I'm using soapUI to generate my web service request, and the code above rejects messages that don't have a signature element signed, but don't reject messages without timestamp element signed. Could you please provide some insights on what is missing in code/configuration.

Thanks for your time,

Pranesh

Pranesh Vadhirajan

unread,

Jul 17, 2012, 1:13:33 PM7/17/12

to wse...@googlegroups.com

When sending a signed request to the server, I noticed that the server doesn't actually go into the while loop in the following code:

Has anybody else noticed this?

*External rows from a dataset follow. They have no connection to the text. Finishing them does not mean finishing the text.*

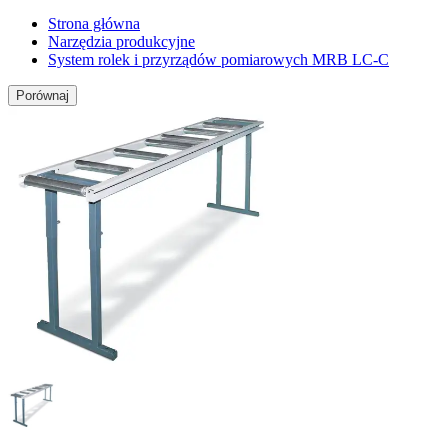
Strona główna
Narzędzia produkcyjne
System rolek i przyrządów pomiarowych MRB LC-C
Porównaj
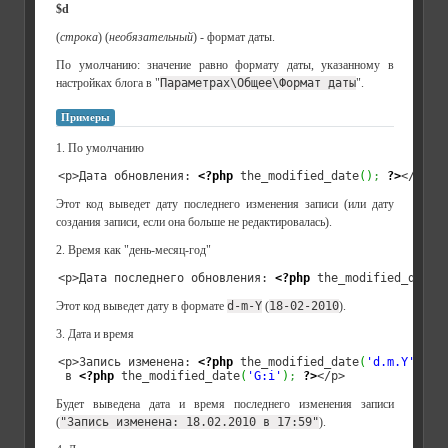
$d
(
строка
) (
необязательный
) - формат даты.
По умолчанию: значение равно формату даты, указанному в
настройках блога в "
Параметрах\Общее\Формат даты
".
Примеры
1. По умолчанию
<p>Дата обновления: 
<?php
 the_modified_date
(
)
;
?>
</p>
Этот код выведет дату последнего изменения записи (или дату
создания записи, если она больше не редактировалась).
2. Время как "день-месяц-год"
<p>Дата последнего обновления: 
<?php
 the_modified_date
(
Этот код выведет дату в формате
d-m-Y
(
18-02-2010
).
3. Дата и время
<p>Запись изменена: 
<?php
 the_modified_date
(
'd.m.Y'
)
;
?
 в 
<?php
 the_modified_date
(
'G:i'
)
;
?>
</p>
Будет выведена дата и время последнего изменения записи
(
"Запись изменена: 18.02.2010 в 17:59"
).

Is there a way to check timestamp and signature that someone can post a code snippet?

When I send an unsiged document, the function returns because of this statement:

if (empty($this->secNode)) {

return;

}

Therefore, I know that when a document is signed, this->secNode is not empty because the function returns TRUE. However, it seems this->secNode->firstChild seems to not exist. Can some explain if this is true and if so, is this not the correct thing to check when validating a signature? It seems that the function above cannot really validate a signature if I'm correct. I would request that someone who has figured out a way to validate the signature, to please post a code snippet.